Dalam sidang Kamis (25/9), hadir saksi AT yang memberikan kesaksian mencengangkan. Ia menyatakan bahwa penyidik Satpol PP RNR yang menangani kasus Klinik Syaibah, ternyata berstatus tersangka penipuan/penggelapan Rp35 juta.
AT adalah pelapor dalam LP/B/101/VI/2024/SPKT/Polres Pangandaran/Polda Jawa Barat tanggal 3 Juni 2024. Status tersangka RNR dikuatkan dengan Surat Ketetapan Penetapan Tersangka Nomor: S.Tap/40/VII/RES.1.11/2024/Satreskrim tertanggal 12 Juli 2024.
Kuasa hukum dr.

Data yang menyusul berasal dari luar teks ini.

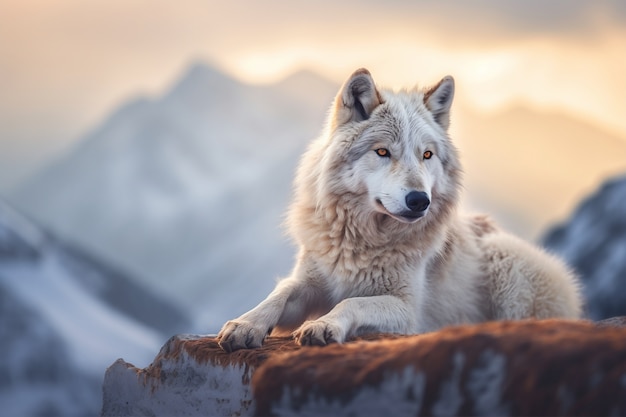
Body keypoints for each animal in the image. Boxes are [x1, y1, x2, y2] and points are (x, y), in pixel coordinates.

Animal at [217, 68, 584, 352]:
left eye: (426, 155)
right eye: (382, 152)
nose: (420, 200)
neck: (361, 242)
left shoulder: (407, 310)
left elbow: (352, 301)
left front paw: (324, 325)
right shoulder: (310, 281)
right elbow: (279, 294)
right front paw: (245, 325)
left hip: (505, 258)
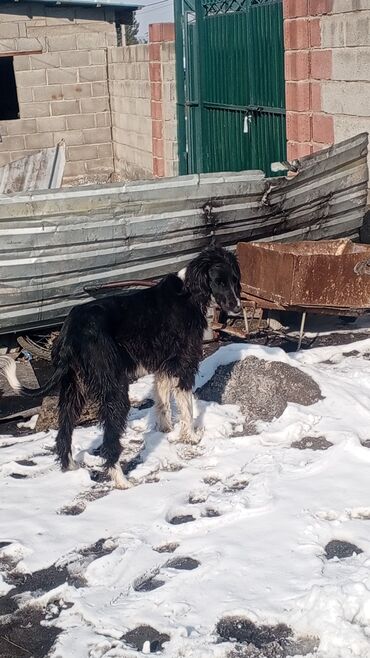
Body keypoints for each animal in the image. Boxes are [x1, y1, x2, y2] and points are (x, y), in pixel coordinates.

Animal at [0, 245, 240, 486]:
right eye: (218, 281)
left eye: (235, 279)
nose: (237, 307)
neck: (189, 291)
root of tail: (71, 330)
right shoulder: (184, 363)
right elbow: (186, 406)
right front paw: (190, 436)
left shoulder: (163, 364)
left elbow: (162, 399)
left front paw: (165, 430)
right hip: (115, 389)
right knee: (108, 442)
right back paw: (121, 480)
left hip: (73, 390)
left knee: (64, 433)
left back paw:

Erwin menilai fakta ini memperkuat dugaan adanya konflik kepentingan.
“Bagaimana mungkin seorang tersangka penipuan diberi kewenangan menyidik legalitas sebuah klinik? Hal ini jelas problem etis sekaligus hukum,” tegas Didik Puguh Indarto.
Sementara itu, kuasa hukum HDS, Miptah Mujahid, membantah tudingan tersebut. Menurutnya, laporan kliennya murni untuk kepentingan masyarakat.
“Klien saya hanya menindaklanjuti laporan warga sesuai mekanisme. Tidak ada motif pribadi,” ujarnya.
Kuasa hukum lain, Ferdy, menegaskan bahwa kesaksian saksi harus sesuai hukum acara.
“Saksi fakta harus melihat atau mengalami langsung peristiwa yang disengketakan. Kalau tidak, tentu bisa dipersoalkan,” katanya.
Kesaksian AT dinilai membuka babak baru. Perkara kini tidak hanya menyangkut legalitas izin Klinik Syaibah, melainkan juga kredibilitas aparat penegak perda yang menangani kasus tersebut.
Majelis hakim dijadwalkan melanjutkan sidang dengan agenda pemeriksaan saksi lain pada Kamis, 2 Oktober 2025.